**PROVIDED MATERIAL:**
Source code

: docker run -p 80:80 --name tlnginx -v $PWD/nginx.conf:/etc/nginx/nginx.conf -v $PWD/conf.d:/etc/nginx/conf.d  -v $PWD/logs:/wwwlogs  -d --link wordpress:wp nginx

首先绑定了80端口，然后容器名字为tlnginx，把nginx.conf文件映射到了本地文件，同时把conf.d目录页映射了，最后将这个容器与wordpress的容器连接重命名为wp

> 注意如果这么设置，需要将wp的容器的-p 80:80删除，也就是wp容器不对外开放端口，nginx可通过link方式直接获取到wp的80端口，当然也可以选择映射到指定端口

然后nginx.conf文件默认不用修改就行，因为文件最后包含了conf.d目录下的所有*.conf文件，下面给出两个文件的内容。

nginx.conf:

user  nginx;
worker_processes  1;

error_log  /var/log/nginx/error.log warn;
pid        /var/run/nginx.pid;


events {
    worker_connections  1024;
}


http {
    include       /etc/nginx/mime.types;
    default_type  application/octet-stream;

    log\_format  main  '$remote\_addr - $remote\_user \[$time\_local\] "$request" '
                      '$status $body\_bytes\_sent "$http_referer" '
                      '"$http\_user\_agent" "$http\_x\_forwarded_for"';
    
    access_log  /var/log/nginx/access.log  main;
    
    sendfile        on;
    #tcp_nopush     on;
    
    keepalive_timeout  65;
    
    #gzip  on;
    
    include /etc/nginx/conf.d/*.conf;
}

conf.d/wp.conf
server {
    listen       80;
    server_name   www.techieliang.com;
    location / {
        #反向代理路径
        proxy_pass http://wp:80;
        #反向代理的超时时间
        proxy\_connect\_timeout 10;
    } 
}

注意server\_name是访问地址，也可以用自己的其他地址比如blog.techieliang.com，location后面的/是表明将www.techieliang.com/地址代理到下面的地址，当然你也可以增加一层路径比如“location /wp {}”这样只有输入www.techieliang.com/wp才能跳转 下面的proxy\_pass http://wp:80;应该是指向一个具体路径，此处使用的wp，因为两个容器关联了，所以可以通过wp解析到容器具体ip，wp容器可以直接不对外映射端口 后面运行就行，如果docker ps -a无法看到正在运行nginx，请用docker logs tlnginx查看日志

**TASK:**
Find the lines in the records that contain the word "location", then copy every one of them.

**SOLUTION:**
    location / {
注意server\_name是访问地址，也可以用自己的其他地址比如blog.techieliang.com，location后面的/是表明将www.techieliang.com/地址代理到下面的地址，当然你也可以增加一层路径比如“location /wp {}”这样只有输入www.techieliang.com/wp才能跳转 下面的proxy\_pass http://wp:80;应该是指向一个具体路径，此处使用的wp，因为两个容器关联了，所以可以通过wp解析到容器具体ip，wp容器可以直接不对外映射端口 后面运行就行，如果docker ps -a无法看到正在运行nginx，请用docker logs tlnginx查看日志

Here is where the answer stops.